Yes; it can represent some letters such as A, C, D, E, F, H, L, O, P, U using combinations of segments. - How are individual segments controlled?
Each element connects to a dedicated pin and is controlled by driving that pin high or low according to the desired character. - Does the display type affect signal polarity?
Yes; common anode displays activate segments with a low signal, while common cathode displays use a high signal to activate segments. - What microcontroller is used in the example code?
The examples use the ATmega16 or ATmega32 microcontroller. - Can you drive a 7-segment display with a driver IC?
Yes; the article shows using SN7446AN as a driver IC with ATmega16/32. - What method is used for multi-digit displays?

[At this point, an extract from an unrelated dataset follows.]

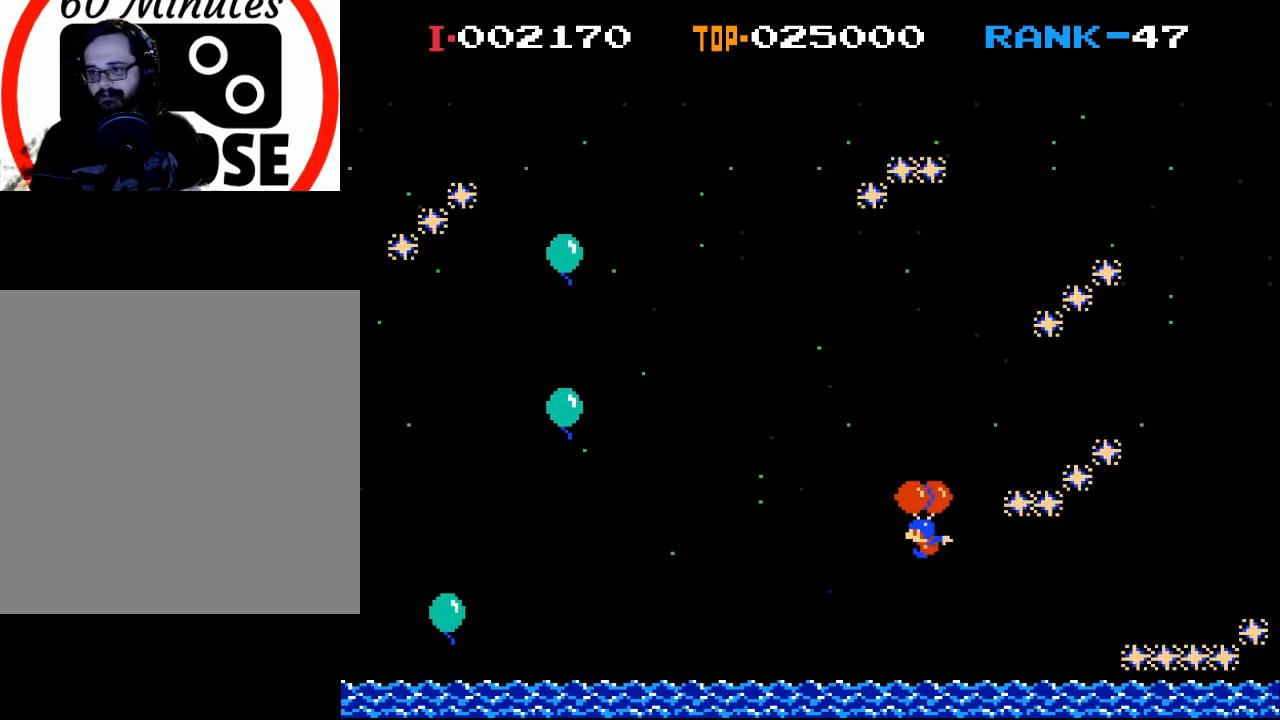
{"buttons": ["X", "DPAD_LEFT"], "left_stick": "center", "events": [[100, "DPAD_LEFT", "up"], [233, "DPAD_LEFT", "down"], [367, "X", "up"], [433, "X", "down"]]}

Multiplexing is used, with segments updated in an ISR and digits enabled sequentially. - How is brightness controlled in the multiplexing example?
Brightness is adjusted by changing a brightvalue timing parameter and using short delays in a set_brightness routine. - What timer is used for refreshing in the multiplex example?
Timer0 overflow is used to refresh the display, with TIMSK, TCNT0, and TCCR0 configured for the refresh rate.